American entrepreneur and inventor

Edwin Binney (November 24, 1866 – December 17, 1934) was an American entrepreneur and inventor, who created the first dustless white chalk, and along with his cousin C. Harold Smith (born London, 1860 - died, 1931), was the founder of handicrafts company Binney & Smith, which marketed his invention of the Crayola crayon. The Binney family lived in Old Greenwich, Connecticut, as well as Fort Pierce, Florida.

==Biography ==
Binney was born in Shrub Oak, New York. In 1885, he took control of his father's business, Peekskill Chemical Co. While experimenting with a mixture of slate waste, cement, and talc, Binney created the first dustless white chalk. The invention was awarded a gold medal at the St. Louis World's Fair in 1904.

He co-founded the firm Binney & Smith, which in 1902 had created a new wax crayon used to mark crates and barrels, but it was loaded with carbon black and too toxic for use by children. They were confident that the pigment and wax mixing techniques they had developed could be adapted to make safe wax crayons in a variety of colors. Binney also put forward the idea of black tires, again using carbon black, which strengthens the rubber and makes it more thermally conductive.
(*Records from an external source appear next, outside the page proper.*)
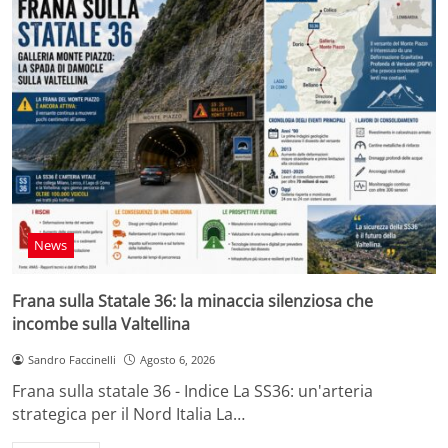
News
Frana sulla Statale 36: la minaccia silenziosa che
incombe sulla Valtellina
Sandro Faccinelli
Agosto 6, 2026
Frana sulla statale 36 - Indice La SS36: un'arteria
strategica per il Nord Italia La…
Binney produced the first box of "Crayola" crayons in 1903. His wife, Alice Binney, created the portmanteau name of the brand by combining elements of two words: craie (French for chalk) and ola for "oleaginous" (meaning "oily"), since the crayons were made using a petroleum-based wax.

Around 1914, Binney began spending more time in southeastern Florida, as he was an avid fisherman, and the family soon began to winter there after purchasing a large acreage north of the city of Fort Pierce, Florida.
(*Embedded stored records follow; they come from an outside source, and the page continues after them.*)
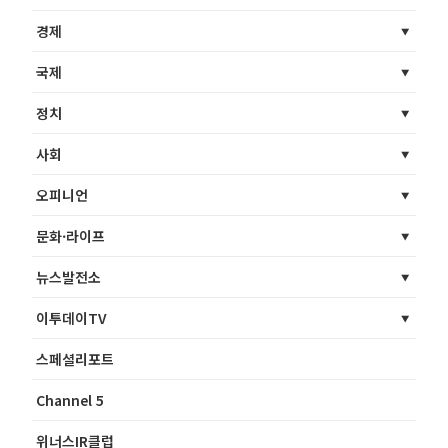
경제
국제
정치
사회
오피니언
문화·라이프
뉴스발전소
이투데이TV
스페셜리포트
Channel 5
위너스IR클럽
Binney was a community activist. He was responsible for Fort Pierce becoming a port city in 1921, funding a channel to be cut across Hutchinson Island. In 1929, he helped to keep the St. Lucie County Bank from succumbing to the poor economic conditions prevalent at that time.

==Personal life==
Binney was married to Alice Stead Binney (1866–1960), a London school teacher. Their land holding at Fort Pierce had been called Fort Pierce Farms, but Alice renamed it "Indrio", another portmanteau, from "Indian" (for the nearby Indian River) and rio (Spanish for river).

They had four children: Dorothy Binney, Helen Binney Kitchel, Mary, and Edwin Jr. Their daughter Helen became a four-time member of the Connecticut legislature. Their daughter Mary married a tree surgeon, James A.G. Davey. Their son, Edwin Jr, was an international swimmer and professor at Yale.